Mówię to od wielu lat. Nie ma sensu grać o trzecie miejsce. Nie jest istotne – to słowa Van Gaala po porażce Oranje z Argentyną. Robben też uderzył w podobny ton i stwierdził, że Holandia powinna wracać do domu, a on sam nie myśli nawet o starciu z Brazylią i prawdopodobnie nie będzie. Canarinhos? Pewnie oficjalnie będą przekonywać, że chcą tego meczu, bo da im możliwość choć w drobnym stopniu zmazać plamę Mineirazo. Ale tak naprawdę ta kadra powinna być już spakowana i wymeldowana z hotelu. Kończ waść, wstydu oszczędź, te klimaty, a nie dalsze ganianie po murawie. Ludzie nie chcą ich oglądać, na pewno nie w kraju.
Granie o brąz to mecz zbitych psów, co doskonale widać i w tym roku. Skompromitowana, rozbita Brazylia kontra zdemotywowana, zmęczona Holandia, pewnie grająca drugim składem. Van Gaal oglądający spotkanie znad partii FM-a na smartfonie (oczywiście United) kontra Scolari oglądający mecz znad gazety “Dam pracę”. Cztery lata temu Niemcy tak poważnie potraktowali granie o brązowy medal, że w pierwszym składzie znaleźli się Butt, Aogo czy Cacau, a fundamenty drużyny z Lahmem i Neuerem na czele wylądowały na ławie.
Mecz o trzecie miejsce to taki mundialowy odpowiednik Ligi Europy. Wielcy nie chcą w nim grać, mają to gdzieś. Gdy w tym starciu mierzy się Korea, Turcja, Chorwacja to oni mają motywację, tak samo jak kluby z lig drugiego szeregu grają na całego w LE. Ale ci, którzy przyjechali wygrać wszystko, do pewnego stopnia składają broń. Niemal pokazowo potrafią olewać ten mecz, tak jakby zażarta walka o brąz, a nie o pełną pulę, uwłaczała ich godności.

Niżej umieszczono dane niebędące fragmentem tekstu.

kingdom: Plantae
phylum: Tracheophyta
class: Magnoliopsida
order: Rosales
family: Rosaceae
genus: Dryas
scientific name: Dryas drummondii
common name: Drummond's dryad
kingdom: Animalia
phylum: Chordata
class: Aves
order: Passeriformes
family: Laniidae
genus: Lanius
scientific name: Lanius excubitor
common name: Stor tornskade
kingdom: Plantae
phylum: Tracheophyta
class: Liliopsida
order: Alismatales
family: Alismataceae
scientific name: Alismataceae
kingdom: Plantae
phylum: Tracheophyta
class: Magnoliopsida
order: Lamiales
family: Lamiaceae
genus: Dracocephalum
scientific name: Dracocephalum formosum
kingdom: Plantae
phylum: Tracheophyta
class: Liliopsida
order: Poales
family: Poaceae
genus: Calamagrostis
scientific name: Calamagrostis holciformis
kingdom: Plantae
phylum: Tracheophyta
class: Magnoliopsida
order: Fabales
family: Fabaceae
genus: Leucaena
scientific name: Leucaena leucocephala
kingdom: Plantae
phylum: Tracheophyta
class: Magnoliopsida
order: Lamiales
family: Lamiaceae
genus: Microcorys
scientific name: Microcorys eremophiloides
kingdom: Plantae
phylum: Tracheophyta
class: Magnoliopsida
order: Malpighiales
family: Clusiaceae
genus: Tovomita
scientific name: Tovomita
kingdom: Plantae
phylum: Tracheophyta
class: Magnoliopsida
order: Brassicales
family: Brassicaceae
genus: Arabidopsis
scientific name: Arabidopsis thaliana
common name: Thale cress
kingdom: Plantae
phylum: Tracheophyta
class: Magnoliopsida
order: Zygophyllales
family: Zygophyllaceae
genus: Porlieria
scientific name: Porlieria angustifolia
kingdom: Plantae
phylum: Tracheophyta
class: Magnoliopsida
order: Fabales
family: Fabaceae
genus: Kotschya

Grają o brąz, o medal mistrzostw – tak, to brzmi nieźle. Ale tak naprawdę stawka jest inna, bo grają tylko o to, kto okaże się mniej, wybaczcie, chujowy. O nic więcej. Brazylia i Holandia mają bardzo mało do wygrania, a wiele do przegrania. Ale to nic, największym problemem jest to, że to gloryfikowany mecz Kostaryka – Polska. Bez względu na wynik, ani jedna ani druga drużyna nie może wygrać już turnieju. A wokół tego kręci się cała zabawa, to nakręca temperaturę spotkań. Tu natomiast stworzono nam granie o jakieś pomniejsze trofeum, kolejny raz wypisz wymaluj LE.
Mecz o trzecie miejsce nie zostanie zlikwidowany prawdopodobnie nigdy. Ma za długą historię. W Polsce też osób, które poparłyby jego usunięcie nie znalazłbym pewnie za wiele, bo w ten sposób skreślalibyśmy niejako własne osiągnięcia, a więc dwukrotnie ogranie silnych zespołów w grze o medal. Tylko czy to mówi sentyment czy rozsądek? U nas mecz z Brazylią z 1974 to legenda. Za granicą? Wybierany jednym z najgorszych starć o brąz w historii turnieju i tylko z tego powodu pamiętany.
Jestem tu z Van Gaalem. Z Loewem. Z Robbenem. Niech przegrani jadą na wakacje, a nie oglądają z ławki jak rezerwowi mierzą się w starciu nie pasującym klimatem do imprezy. Każdy z pozostałych 63 meczów bowiem może przybliżyć do wygrania mistrzostw, ten bubel? Jest pustym przebiegiem.